„Niemand habe ich jemals darüber erzählt“
Mit 15 Jahren wurde auch Tamara Serjogina zwangsweise nach Herne deportiert. In einem Brief erinnert sie sich:
„Die Deutschen kamen in unsere Stadt Taganrog am 17. Oktober. Mein Vater ging mit der Bürgerwehr ins Hinterland. Aber ich blieb mit der Mutter. Mutter war Mitglied der Partei, und sie blieb und war in der Untergrundbewegung tätig. Aber Verräter entdeckten sie und lieferten sie aus. Mutter ist in den Händen der Gestapo umgekommen. Das Leben in Taganrog war sehr schwer und schrecklich. Am 11. April bin ich 15 Jahre alt geworden und am 30. April erhielt ich schon die Vorladung zur Vertreibung nach Deutschland. Die Deutschen sind sehr pedantisch im Organisieren. Täglich wurden bis zu 1.000 Menschen vertrieben. Die jungen Menschen gingen zu Fuß mit ihrem Hab und Gut, und die Soldaten fuhren mit einem Leiterwagen. Einmal am Tag wurde uns Essen ausgeteilt. Dann fuhren wir durch Russland, Polen bis Deutschland in Viehwaggons. Aus dem Waggonboden wurden Bretter heraus gebrochen, das war die Toilette!

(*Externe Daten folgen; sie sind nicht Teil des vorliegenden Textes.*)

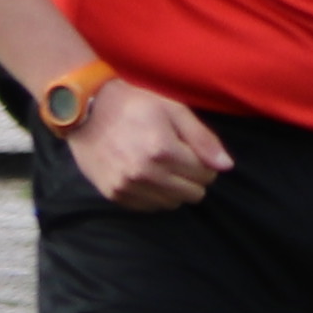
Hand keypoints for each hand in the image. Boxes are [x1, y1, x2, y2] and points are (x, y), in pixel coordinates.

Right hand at [70, 79, 228, 211]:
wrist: (86, 109)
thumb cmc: (135, 105)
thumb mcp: (174, 111)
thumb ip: (203, 139)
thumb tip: (226, 166)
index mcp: (163, 150)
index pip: (206, 174)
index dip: (205, 163)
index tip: (193, 152)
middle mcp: (145, 173)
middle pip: (193, 193)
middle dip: (193, 178)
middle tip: (179, 160)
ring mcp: (128, 186)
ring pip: (172, 204)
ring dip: (174, 189)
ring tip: (161, 167)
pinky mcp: (114, 194)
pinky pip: (149, 207)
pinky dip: (154, 195)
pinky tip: (146, 175)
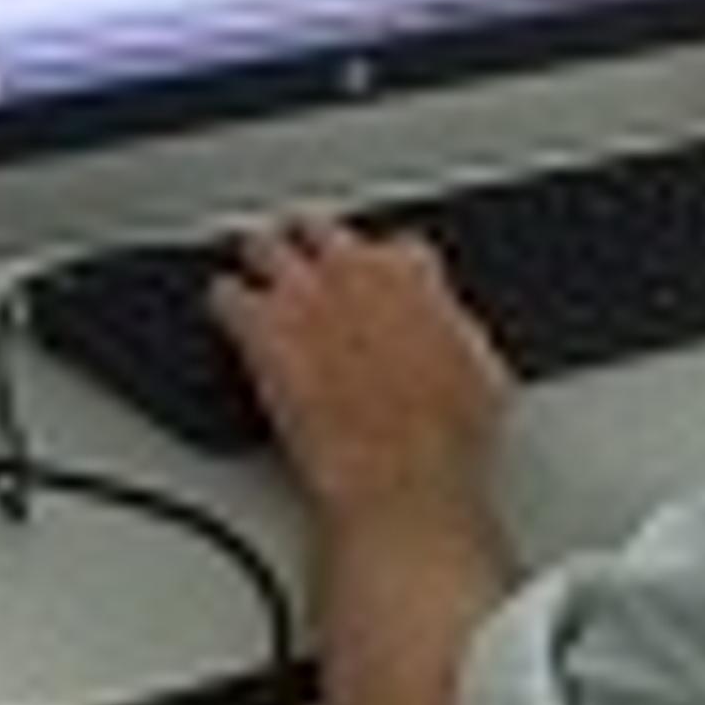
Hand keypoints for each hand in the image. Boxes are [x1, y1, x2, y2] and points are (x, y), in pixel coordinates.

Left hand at [208, 221, 510, 522]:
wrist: (401, 476)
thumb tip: (448, 331)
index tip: (377, 282)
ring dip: (260, 260)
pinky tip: (225, 311)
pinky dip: (223, 303)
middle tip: (303, 263)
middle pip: (319, 228)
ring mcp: (304, 297)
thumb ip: (453, 331)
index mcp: (413, 276)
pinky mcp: (261, 330)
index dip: (383, 266)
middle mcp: (354, 273)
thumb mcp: (481, 373)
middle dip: (309, 244)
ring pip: (263, 246)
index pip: (397, 245)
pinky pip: (224, 294)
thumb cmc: (444, 438)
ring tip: (254, 273)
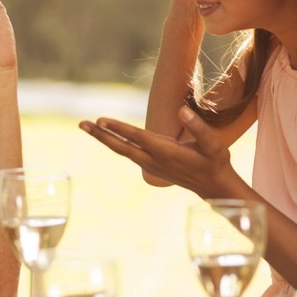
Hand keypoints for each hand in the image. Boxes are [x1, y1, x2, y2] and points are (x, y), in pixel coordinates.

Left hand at [79, 107, 240, 197]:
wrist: (214, 186)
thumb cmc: (216, 162)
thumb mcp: (213, 144)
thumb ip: (198, 127)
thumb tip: (182, 110)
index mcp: (166, 152)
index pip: (137, 137)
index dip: (118, 128)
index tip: (100, 120)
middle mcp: (154, 160)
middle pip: (121, 147)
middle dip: (100, 135)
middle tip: (81, 123)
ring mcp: (151, 165)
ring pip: (123, 150)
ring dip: (105, 139)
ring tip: (88, 126)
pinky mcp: (152, 166)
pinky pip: (129, 153)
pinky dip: (116, 143)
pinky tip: (107, 137)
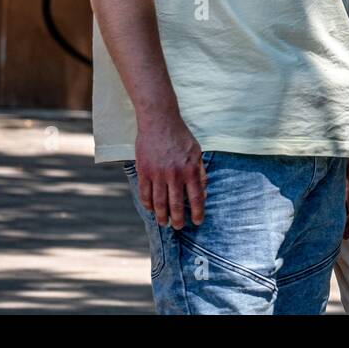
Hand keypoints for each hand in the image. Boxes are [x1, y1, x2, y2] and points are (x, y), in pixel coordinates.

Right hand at [135, 113, 205, 229]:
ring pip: (159, 203)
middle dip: (178, 220)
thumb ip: (200, 172)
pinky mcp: (144, 171)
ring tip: (163, 223)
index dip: (198, 212)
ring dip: (161, 216)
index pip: (196, 197)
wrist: (159, 120)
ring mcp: (158, 173)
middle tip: (178, 227)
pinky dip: (147, 204)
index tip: (197, 222)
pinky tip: (150, 209)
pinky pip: (145, 193)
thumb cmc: (180, 135)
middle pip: (176, 205)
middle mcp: (175, 174)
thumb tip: (205, 191)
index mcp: (191, 169)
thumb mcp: (197, 151)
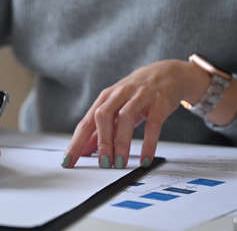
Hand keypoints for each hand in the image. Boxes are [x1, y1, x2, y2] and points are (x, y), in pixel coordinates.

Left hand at [62, 59, 209, 168]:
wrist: (167, 73)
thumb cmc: (136, 93)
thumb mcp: (116, 109)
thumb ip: (101, 129)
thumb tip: (84, 150)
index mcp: (105, 99)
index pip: (86, 123)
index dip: (76, 143)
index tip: (69, 161)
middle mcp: (119, 95)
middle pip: (103, 116)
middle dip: (101, 141)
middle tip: (102, 164)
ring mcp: (139, 97)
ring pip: (125, 118)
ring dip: (121, 142)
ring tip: (119, 163)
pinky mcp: (159, 103)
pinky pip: (152, 124)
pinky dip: (148, 143)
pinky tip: (145, 159)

Durch Deutschland fuhren wir in Personenwaggons bis zur Stadt Bad Salzuflen. Hier wurden wir von den Männern getrennt. Wir wuschen uns, wir wurden desinfiziert und in Baracken eingeteilt, die mit Stacheldraht umzäunt waren, auf dem nackten Boden und ohne Decken. Hier hielten wir uns zwei Tage auf. Am dritten Tag kamen „Herren“ und nahmen sich Arbeiter. Ich wurde mit einer Gruppe Mädchen dem Bevollmächtigten der Schachtanlage Schamrock 3/4 in der Stadt Wanne-Eickel übergeben, wohin wir dann gebracht wurden. Alle waren noch hungrig, und erst gegen neun Uhr abends bekamen wir Kaffee und Brot zu essen. Die Baracken waren schmutzig, und es gab sehr viele Wanzen. Wir bekamen Arbeitskleidung, und nach einem Tag wurden wir zur Arbeit getrieben.
Nach der Arbeit saßen wir in den Baracken, sangen Lieder, hatten Heimweh und weinten. In der Stadt Spazierengehen wurde uns nicht erlaubt, einige versuchten zu fliehen, aber sie wurden schnell gefangen und bei der Rückkehr bestraft. Wir hatten ein Abzeichen auf der rechten Seite: OST.“
Tamara Serjogina wurde später als Haushaltsgehilfin zu einem Bäcker nach Wanne-Eickel überstellt und wurde nach Querelen in das
KZ Hattingen überführt. Sie erlebte das Kriegsende wieder in Wanne-Eickel und kehrte im Oktober 1945 in ihre Heimat zurück.